### How to complete this task
Count how many lines of the data include the string "grade", then say that number and stop.

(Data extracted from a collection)
Start of Block
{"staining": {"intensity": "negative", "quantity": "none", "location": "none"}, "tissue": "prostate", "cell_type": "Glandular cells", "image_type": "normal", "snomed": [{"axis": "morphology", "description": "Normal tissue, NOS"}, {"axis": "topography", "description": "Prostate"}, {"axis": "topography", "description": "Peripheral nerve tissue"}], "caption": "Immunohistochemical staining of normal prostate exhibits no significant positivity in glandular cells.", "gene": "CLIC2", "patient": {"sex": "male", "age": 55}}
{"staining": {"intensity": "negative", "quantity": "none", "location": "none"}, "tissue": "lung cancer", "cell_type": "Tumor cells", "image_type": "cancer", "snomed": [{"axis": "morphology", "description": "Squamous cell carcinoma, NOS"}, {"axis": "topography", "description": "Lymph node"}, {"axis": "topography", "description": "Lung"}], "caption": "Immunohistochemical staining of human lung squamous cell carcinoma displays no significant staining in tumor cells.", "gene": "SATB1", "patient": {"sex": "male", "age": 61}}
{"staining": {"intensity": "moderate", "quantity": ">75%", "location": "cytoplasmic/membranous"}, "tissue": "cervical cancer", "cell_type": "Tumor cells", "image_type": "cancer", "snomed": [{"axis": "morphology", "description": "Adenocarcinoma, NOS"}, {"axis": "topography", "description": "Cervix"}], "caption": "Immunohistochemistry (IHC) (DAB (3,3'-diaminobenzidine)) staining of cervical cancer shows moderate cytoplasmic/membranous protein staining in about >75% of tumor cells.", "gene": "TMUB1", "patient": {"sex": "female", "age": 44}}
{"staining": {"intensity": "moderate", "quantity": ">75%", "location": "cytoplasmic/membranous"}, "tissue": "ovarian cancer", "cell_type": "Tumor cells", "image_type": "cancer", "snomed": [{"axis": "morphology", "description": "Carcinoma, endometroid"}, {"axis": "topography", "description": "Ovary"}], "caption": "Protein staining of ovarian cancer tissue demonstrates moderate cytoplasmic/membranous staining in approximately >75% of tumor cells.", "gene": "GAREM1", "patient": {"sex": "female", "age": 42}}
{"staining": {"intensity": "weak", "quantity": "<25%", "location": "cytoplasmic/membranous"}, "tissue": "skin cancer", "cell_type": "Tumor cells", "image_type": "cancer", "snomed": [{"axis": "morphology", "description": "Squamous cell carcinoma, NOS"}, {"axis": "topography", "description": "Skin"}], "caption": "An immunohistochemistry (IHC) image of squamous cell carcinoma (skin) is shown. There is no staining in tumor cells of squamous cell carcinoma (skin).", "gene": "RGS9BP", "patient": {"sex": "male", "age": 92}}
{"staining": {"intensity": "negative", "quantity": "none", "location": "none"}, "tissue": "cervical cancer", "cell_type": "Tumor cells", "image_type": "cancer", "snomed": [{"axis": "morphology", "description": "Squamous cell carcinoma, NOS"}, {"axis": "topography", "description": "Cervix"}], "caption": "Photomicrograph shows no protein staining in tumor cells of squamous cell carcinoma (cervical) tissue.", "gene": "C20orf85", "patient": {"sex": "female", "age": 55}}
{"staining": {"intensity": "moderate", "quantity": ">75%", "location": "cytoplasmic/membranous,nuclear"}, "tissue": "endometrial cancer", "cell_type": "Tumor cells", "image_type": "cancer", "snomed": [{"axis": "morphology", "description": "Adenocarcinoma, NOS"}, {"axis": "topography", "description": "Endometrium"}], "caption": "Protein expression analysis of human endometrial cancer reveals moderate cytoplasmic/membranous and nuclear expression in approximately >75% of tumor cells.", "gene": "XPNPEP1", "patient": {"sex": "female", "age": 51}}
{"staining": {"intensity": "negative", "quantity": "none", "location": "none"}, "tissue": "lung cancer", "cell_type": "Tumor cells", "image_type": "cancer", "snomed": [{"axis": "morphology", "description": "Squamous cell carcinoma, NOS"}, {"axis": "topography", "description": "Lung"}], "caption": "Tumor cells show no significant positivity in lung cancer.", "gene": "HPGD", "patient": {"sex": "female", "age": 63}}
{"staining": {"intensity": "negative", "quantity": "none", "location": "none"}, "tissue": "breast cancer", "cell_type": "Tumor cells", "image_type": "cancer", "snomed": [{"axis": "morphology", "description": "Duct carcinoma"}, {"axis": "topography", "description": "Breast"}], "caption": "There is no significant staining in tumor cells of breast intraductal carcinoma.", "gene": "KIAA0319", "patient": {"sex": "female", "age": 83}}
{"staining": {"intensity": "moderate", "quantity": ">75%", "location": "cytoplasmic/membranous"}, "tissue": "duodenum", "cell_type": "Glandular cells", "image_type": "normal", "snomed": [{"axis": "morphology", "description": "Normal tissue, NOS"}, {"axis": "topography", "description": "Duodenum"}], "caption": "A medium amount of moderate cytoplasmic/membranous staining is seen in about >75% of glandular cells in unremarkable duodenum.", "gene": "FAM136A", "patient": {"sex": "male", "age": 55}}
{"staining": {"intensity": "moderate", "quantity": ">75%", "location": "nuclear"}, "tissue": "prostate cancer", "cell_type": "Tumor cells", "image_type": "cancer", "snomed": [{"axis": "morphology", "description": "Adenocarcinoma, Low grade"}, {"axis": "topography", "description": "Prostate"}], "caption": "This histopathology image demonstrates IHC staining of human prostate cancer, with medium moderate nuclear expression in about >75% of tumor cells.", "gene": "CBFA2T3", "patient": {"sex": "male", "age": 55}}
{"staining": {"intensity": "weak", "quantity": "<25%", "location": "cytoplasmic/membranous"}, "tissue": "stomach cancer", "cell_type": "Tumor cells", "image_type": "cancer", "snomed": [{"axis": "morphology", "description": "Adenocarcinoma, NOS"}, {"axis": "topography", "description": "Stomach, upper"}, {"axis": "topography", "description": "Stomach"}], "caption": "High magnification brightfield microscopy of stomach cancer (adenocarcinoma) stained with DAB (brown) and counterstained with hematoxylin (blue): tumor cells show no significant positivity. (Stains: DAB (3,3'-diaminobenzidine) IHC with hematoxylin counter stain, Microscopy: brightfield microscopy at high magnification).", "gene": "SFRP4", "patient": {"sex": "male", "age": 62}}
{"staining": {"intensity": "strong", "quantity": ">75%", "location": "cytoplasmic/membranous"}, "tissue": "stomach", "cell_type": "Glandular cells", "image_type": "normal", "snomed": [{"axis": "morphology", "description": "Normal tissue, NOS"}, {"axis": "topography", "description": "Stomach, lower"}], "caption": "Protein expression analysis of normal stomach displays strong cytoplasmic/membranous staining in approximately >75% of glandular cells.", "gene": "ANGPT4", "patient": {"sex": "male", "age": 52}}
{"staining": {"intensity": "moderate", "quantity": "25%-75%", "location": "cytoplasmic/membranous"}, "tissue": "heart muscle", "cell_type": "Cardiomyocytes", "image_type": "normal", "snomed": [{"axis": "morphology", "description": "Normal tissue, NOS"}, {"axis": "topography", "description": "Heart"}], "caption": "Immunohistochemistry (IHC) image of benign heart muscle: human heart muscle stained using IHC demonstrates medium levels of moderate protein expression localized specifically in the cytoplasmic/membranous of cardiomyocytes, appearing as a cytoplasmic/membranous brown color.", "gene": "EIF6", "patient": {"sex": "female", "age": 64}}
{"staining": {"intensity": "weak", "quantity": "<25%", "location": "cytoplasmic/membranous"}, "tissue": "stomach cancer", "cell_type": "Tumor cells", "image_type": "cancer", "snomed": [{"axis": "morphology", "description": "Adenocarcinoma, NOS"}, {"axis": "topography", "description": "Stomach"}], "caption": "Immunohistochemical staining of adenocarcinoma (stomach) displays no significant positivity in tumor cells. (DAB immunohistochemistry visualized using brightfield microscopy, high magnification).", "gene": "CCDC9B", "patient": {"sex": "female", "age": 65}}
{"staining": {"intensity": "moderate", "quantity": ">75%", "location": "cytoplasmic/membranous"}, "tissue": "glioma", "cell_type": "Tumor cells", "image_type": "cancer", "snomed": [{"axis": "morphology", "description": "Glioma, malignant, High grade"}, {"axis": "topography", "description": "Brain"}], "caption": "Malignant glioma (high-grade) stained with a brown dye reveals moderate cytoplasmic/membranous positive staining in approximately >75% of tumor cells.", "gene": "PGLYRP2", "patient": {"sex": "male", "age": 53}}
End of Block
### Response
2